There’s one thing I thought was – maybe it’s just me but in that issue #3 of Watchmen, there’s one panel that I thought was a microcosm for the whole work. It’s the first time we see the “Gordian Knot Lock Co” guy, because the whole thing, Veidt’s whole plan is basically the Gordian Knot, isn’t it?
Sort of, yeah.
To use force to evade something.
Well actually, I mean the thing was when I actually named the [company], I thought we needed a locksmith, Rorschach’s gone and busted these locks and we need a locksmith and I thought “What would be a good name for a locksmith? The Gordian Knot Lock Co., they’ll never undo this sucker!” and it was just a kind of throwaway joke. I think we actually had that “They’ll never undo this sucker” as the company slogan and then I started to realize that Veidt/Alexander fixation and of course, the story is a kind of knot.

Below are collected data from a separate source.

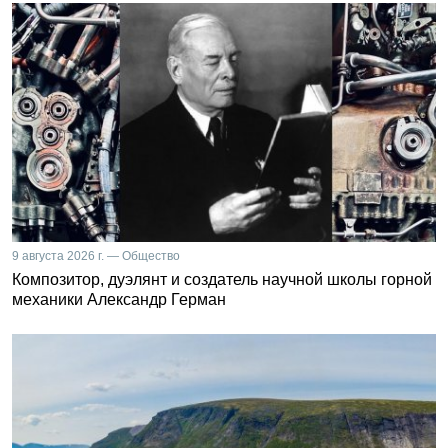
9 августа 2026 г. — Общество
Композитор, дуэлянт и создатель научной школы горной
механики Александр Герман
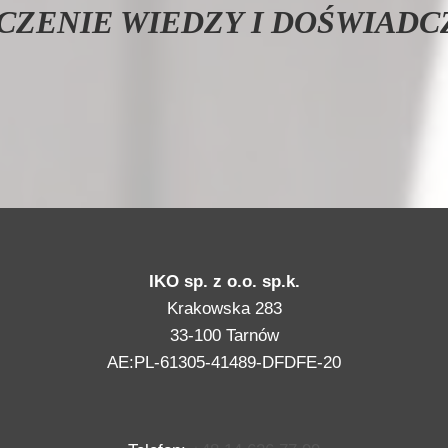
CZENIE WIEDZY I DOŚWIADC
IKO sp. z o.o. sp.k.
Krakowska 283
33-100 Tarnów
AE:PL-61305-41489-DFDFE-20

Yeah but when that lockman first appears there’s a bit of what Janey Slater is saying above him and she’s saying “Some things, once they’re busted, they can’t ever be fixed,” so it’s kind of like Jon saying to Veidt at the end “Nothing ever ends.”
“Nothing ever ends,” yeah.
And also, Seymour reaching for the diary at the end.

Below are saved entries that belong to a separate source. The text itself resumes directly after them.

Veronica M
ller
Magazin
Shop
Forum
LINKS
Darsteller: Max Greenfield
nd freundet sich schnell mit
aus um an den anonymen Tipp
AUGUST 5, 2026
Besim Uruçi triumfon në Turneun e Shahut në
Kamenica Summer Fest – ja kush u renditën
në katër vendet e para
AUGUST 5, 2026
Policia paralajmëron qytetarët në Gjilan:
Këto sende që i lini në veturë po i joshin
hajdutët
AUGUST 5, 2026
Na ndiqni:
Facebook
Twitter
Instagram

Yeah and “It’s all in your hands.”
Well, that one panel kind of has –
– Oh, I guess. Well the thing is, with Watchmen, what we tried to do was give it a truly kind of crystalline structure, where it’s like this kind of jewel with hundreds and hundreds of facets and almost each of the facets is commenting on all of the other facets and you can kind of look at the jewel through any of the facets and still get a coherent reading. Yeah, basically, there are single panels there, single images, that somehow kind of tie up the whole book.
Yeah, I’m sure next time I read it I’ll see some other things.
My daughter quite enjoyed [it]. I mean, it’s tailor-made for a university class, because there are so many levels and little background details and clever little connections and references in it that it’s one that academics can pick over for years.
One thing I found really funny is near the end there’s a little poster for a Tarkovsky season and the two films are Nostalgia and The Sacrifice. I think that’s quite funny.
Yeah, we just thought they’re going to be showing Russian directors, now that it’s post-reconciliation.
The two titles are so apt.
Yeah, well Nostalgia, because we’d been using that [word] all the way through. I think when we just got to the end we thought “Right. What are they showing at this cinema where they’ve previously been showing ’50s American disaster films?” and we thought “Alright, now they’re showing Russian films.” I think it was Dave who suggested Tarkovsky and said “Look, you know, there’s this film, Nostalgia…and The Sacrifice.” A lot of this stuff just dropped into our lap. I mean, we didn’t know that there was a smiley face on Mars. We discovered halfway through that there was a crater on Mars that looked like a giant smiley face. And when we set out to do it, we didn’t realize that about a month after Watchmen [would] come out, then the Tower Commission Report into Iran-Contragate would come out and use the Juvenal quote “Quis custodiet ipsos custodes” as its epigram. It was a bit weird, that Watchmen period, it all got a bit spooky, there were big coincidences happening around the work and then all of a sudden the central image of it has been nicked on all these acid house t-shirts everywhere, so something that was just in me and Dave’s head is now surrounding us in the culture and it felt a bit strange.